There is so much wisdom among our people that we could tap into to make our stories much more interesting than a bunch of stories about the latest round of funding given to whoever, wherever and whatever.
Effective stories and coverage about real people can only enhance the cooperation between the Pacific and the world. You see, once people understand, they will begin to appreciate and take ownership of the developments being implemented.
In many cases, people don’t understand what their governments are doing. And because they don’t understand, they oppose and react angrily and the thought of developments because the communication from the top to the grassroots level is absolutely poor.
The governments – with the help of countries like China and a number of development partners - are rolling out a number of wonderful projects that benefit people. I don’t have the luxury of time or space on this occasion to detail all the developments that have been achieved.
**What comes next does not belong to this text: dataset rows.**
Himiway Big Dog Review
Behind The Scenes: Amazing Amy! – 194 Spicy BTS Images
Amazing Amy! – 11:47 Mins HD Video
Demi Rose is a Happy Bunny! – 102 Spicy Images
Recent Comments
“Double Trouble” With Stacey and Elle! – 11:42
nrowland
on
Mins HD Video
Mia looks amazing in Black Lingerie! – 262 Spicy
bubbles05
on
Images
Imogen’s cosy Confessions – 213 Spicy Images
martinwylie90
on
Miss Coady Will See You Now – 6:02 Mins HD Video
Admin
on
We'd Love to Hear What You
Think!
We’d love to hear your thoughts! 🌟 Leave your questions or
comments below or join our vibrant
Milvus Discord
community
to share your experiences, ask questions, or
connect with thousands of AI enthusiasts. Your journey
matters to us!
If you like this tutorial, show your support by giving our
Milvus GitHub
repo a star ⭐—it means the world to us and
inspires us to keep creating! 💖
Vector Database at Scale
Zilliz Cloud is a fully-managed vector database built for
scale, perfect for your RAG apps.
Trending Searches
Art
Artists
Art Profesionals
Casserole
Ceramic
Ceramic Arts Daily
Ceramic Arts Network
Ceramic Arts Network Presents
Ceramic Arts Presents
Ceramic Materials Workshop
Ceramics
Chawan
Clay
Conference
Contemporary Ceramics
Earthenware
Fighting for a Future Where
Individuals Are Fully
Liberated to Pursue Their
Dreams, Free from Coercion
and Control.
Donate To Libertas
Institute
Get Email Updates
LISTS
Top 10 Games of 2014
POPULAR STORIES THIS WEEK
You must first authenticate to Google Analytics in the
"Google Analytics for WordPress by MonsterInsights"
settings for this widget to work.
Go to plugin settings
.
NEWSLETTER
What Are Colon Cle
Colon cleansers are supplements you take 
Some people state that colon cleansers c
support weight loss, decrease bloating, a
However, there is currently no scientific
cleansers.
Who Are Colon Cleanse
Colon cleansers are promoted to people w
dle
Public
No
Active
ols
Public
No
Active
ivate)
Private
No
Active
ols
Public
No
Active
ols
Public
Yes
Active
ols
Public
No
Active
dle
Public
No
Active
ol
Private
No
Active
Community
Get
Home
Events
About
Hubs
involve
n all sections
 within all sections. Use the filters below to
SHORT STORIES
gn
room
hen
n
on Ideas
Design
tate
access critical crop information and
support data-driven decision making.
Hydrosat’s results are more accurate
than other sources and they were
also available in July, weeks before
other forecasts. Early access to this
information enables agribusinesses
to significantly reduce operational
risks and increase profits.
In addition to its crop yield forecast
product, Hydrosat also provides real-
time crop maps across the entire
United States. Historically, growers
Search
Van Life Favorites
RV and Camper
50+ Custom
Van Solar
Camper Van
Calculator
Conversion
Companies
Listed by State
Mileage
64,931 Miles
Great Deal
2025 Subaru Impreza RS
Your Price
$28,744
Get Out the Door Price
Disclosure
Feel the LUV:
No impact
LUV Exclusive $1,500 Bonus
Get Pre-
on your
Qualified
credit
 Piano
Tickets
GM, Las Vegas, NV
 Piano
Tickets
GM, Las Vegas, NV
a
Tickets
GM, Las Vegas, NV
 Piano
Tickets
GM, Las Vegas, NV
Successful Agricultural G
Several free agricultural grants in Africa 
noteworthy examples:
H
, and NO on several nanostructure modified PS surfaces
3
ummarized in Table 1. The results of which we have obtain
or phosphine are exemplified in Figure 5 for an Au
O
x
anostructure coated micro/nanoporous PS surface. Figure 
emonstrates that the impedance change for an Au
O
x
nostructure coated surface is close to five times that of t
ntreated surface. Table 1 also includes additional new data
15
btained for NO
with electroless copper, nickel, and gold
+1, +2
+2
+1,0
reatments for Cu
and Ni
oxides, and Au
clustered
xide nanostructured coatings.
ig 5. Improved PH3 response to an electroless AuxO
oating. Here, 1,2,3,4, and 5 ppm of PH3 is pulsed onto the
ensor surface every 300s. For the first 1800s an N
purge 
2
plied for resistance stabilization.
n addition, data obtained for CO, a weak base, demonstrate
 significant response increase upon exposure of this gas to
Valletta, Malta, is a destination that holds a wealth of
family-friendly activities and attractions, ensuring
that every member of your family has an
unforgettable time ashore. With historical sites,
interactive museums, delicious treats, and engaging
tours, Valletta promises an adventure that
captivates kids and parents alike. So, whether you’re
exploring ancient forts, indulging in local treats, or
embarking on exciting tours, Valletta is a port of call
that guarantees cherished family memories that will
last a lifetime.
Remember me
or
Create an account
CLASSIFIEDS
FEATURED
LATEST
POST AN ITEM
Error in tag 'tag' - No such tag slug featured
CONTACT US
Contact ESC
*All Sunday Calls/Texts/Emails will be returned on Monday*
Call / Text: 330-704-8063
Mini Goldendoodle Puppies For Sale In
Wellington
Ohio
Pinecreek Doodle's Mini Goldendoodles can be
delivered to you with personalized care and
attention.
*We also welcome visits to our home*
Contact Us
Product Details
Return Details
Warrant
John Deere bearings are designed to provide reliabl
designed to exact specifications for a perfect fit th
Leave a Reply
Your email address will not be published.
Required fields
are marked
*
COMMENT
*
But what I do want to say is that both parties need to tell people about it. Tell it in simple terms, educate them so they would understand, accept, appreciate and in the end take ownership of the developments that are meant to benefit them.
Speaking of education, the Media also needs to educate itself. We’re not experts in everything. We might know a couple of things but we don’t know everything.
As I’ve said before, if we don’t understand our message, nobody else will.
We’ve got to accept that a lot of issues being discussed in this relationship between the Pacific and the world, which we are expected to report about, are specialist areas. Experts have dedicated their entire lives to study these issues.
The media needs to be educated as well about these issues. This is why exchanges and familiarization excursions offered by donor partners and countries are a wonderful way to build capacity and enhance knowledge.
In conclusion, I want to thank the Center for Pacific Island Countries Studies, Guangdong University of Foreign Studies once again for inviting me to address you today. There is no doubt that the cooperation with the outside world is absolutely critical to the survival of the Pacific Islands.
But I caution our leaders to remember the Samoan saying “Ia seu le manu ae tagai i le galu.” Sometimes it is better to forego a seagull and await the next one than to take the risk and be swept away by the waves. Equally, in the spirit of the saying “Aua le naunau i le i’a ae ia manumanu i le upega” it is wiser to be mindful of the weight and impact of a catch than to break the net and lose all hope. Soifua and God bless!